#### [EXERCISE DIRECTIONS]
Retype, without any change, the first line of the records and every line after it through the one containing "44: (851, 449, 11.06)".

[Stored data entries]
◇ ◇ ◇ ◇ ◇

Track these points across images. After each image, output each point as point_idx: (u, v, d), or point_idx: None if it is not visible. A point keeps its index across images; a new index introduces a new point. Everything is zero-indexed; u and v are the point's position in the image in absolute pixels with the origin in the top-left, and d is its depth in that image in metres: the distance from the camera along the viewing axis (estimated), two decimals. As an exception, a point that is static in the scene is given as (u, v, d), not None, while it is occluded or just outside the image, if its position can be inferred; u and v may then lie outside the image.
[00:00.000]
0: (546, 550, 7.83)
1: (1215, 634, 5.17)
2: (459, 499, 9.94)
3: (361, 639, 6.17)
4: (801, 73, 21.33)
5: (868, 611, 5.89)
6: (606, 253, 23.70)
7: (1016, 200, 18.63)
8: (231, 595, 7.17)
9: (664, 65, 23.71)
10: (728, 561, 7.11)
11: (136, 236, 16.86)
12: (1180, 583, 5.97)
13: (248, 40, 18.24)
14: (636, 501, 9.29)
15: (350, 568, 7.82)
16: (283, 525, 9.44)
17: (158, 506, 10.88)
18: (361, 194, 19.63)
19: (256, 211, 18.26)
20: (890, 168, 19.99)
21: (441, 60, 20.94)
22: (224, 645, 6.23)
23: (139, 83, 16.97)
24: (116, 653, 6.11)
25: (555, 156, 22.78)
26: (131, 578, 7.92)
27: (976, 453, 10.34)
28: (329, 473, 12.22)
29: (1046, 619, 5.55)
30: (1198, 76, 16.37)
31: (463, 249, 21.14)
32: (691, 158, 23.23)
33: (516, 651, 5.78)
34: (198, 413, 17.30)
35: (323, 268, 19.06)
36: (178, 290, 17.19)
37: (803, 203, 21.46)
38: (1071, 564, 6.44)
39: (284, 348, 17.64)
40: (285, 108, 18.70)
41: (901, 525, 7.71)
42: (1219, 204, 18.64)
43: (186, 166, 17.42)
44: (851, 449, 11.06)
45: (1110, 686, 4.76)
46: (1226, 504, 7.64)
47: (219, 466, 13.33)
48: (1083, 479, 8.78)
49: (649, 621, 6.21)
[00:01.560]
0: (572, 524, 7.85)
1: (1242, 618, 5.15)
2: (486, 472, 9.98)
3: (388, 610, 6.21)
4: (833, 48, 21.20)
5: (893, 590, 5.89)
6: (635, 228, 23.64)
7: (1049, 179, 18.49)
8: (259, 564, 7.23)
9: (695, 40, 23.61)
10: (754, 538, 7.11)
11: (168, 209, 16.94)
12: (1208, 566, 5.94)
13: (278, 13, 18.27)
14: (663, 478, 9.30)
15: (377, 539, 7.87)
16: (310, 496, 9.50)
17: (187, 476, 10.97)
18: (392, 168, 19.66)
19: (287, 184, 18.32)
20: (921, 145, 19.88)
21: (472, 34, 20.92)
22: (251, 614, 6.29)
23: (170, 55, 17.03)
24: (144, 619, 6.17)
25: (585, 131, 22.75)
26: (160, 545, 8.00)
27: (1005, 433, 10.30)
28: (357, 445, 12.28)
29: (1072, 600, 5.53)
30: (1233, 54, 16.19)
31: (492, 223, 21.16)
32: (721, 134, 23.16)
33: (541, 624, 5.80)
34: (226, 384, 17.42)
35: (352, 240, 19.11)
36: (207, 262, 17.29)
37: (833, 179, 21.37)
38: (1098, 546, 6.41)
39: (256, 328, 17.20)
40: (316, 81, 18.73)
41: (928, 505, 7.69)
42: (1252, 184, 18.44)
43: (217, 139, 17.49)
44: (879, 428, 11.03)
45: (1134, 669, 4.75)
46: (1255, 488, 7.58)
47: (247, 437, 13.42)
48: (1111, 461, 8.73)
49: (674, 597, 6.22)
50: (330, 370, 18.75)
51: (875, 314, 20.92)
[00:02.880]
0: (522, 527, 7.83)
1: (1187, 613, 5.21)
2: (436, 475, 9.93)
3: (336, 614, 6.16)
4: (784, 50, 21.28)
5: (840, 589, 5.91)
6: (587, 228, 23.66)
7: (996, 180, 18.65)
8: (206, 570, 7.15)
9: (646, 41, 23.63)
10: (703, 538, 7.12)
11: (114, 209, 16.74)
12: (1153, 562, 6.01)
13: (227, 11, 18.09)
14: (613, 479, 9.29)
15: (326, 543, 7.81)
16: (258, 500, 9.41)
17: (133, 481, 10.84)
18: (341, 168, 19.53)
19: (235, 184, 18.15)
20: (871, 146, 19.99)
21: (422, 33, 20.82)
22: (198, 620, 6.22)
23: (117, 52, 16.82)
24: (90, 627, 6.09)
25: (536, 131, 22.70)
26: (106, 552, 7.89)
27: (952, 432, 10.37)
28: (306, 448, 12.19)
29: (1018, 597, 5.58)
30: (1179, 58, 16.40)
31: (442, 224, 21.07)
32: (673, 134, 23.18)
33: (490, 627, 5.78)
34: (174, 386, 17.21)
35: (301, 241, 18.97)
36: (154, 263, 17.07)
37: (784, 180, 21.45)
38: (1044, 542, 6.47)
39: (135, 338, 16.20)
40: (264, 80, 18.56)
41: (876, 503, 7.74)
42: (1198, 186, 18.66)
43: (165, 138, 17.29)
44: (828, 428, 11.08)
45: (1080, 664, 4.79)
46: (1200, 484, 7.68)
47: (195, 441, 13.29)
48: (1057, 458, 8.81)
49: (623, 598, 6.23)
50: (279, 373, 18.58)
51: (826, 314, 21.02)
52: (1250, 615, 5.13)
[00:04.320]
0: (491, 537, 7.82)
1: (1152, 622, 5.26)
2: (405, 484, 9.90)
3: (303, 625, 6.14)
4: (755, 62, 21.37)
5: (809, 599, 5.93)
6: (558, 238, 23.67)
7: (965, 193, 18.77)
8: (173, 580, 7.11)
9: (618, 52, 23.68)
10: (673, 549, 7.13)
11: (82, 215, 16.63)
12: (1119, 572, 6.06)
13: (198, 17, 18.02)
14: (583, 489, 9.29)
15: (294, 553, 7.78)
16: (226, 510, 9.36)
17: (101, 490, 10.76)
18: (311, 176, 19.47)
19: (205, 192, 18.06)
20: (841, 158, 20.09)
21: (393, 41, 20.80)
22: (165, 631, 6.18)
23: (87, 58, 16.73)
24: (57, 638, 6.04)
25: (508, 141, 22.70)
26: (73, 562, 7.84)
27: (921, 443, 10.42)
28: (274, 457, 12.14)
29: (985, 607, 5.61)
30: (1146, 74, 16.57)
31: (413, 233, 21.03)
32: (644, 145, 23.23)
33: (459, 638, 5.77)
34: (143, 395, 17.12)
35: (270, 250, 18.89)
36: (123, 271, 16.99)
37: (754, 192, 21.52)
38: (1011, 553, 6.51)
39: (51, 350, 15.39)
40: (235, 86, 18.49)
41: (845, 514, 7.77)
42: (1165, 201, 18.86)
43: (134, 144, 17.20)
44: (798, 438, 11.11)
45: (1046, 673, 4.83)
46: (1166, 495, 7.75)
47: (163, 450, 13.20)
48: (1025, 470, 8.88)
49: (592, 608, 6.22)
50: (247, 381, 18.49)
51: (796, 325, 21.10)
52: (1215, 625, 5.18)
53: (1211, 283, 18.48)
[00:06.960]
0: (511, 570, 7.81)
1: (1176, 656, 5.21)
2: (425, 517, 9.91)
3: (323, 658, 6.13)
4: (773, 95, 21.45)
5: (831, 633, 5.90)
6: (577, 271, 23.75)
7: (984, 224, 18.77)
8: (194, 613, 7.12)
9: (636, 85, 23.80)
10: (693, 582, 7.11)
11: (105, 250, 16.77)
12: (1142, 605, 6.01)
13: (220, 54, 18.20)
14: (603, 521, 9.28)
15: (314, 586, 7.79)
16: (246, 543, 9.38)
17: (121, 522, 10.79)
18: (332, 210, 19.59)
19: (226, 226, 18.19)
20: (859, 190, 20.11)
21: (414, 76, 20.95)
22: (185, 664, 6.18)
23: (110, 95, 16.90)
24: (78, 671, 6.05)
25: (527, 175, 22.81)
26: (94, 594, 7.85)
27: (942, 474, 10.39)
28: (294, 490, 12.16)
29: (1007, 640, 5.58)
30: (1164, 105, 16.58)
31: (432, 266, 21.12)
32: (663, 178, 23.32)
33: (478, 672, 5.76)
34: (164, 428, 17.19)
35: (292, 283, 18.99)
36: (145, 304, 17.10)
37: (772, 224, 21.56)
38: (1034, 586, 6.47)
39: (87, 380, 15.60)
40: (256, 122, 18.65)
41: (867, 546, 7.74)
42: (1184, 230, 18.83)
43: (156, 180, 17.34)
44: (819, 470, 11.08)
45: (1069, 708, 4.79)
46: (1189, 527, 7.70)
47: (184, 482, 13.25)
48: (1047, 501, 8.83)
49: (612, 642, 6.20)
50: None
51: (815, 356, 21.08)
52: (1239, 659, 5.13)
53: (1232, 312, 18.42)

◇ ◇ ◇ ◇ ◇

#### [RESULT]
Track these points across images. After each image, output each point as point_idx: (u, v, d), or point_idx: None if it is not visible. A point keeps its index across images; a new index introduces a new point. Everything is zero-indexed; u and v are the point's position in the image in absolute pixels with the origin in the top-left, and d is its depth in that image in metres: the distance from the camera along the viewing axis (estimated), two decimals. As an exception, a point that is static in the scene is given as (u, v, d), not None, while it is occluded or just outside the image, if its position can be inferred; u and v may then lie outside the image.
[00:00.000]
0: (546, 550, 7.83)
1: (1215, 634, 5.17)
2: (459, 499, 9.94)
3: (361, 639, 6.17)
4: (801, 73, 21.33)
5: (868, 611, 5.89)
6: (606, 253, 23.70)
7: (1016, 200, 18.63)
8: (231, 595, 7.17)
9: (664, 65, 23.71)
10: (728, 561, 7.11)
11: (136, 236, 16.86)
12: (1180, 583, 5.97)
13: (248, 40, 18.24)
14: (636, 501, 9.29)
15: (350, 568, 7.82)
16: (283, 525, 9.44)
17: (158, 506, 10.88)
18: (361, 194, 19.63)
19: (256, 211, 18.26)
20: (890, 168, 19.99)
21: (441, 60, 20.94)
22: (224, 645, 6.23)
23: (139, 83, 16.97)
24: (116, 653, 6.11)
25: (555, 156, 22.78)
26: (131, 578, 7.92)
27: (976, 453, 10.34)
28: (329, 473, 12.22)
29: (1046, 619, 5.55)
30: (1198, 76, 16.37)
31: (463, 249, 21.14)
32: (691, 158, 23.23)
33: (516, 651, 5.78)
34: (198, 413, 17.30)
35: (323, 268, 19.06)
36: (178, 290, 17.19)
37: (803, 203, 21.46)
38: (1071, 564, 6.44)
39: (284, 348, 17.64)
40: (285, 108, 18.70)
41: (901, 525, 7.71)
42: (1219, 204, 18.64)
43: (186, 166, 17.42)
44: (851, 449, 11.06)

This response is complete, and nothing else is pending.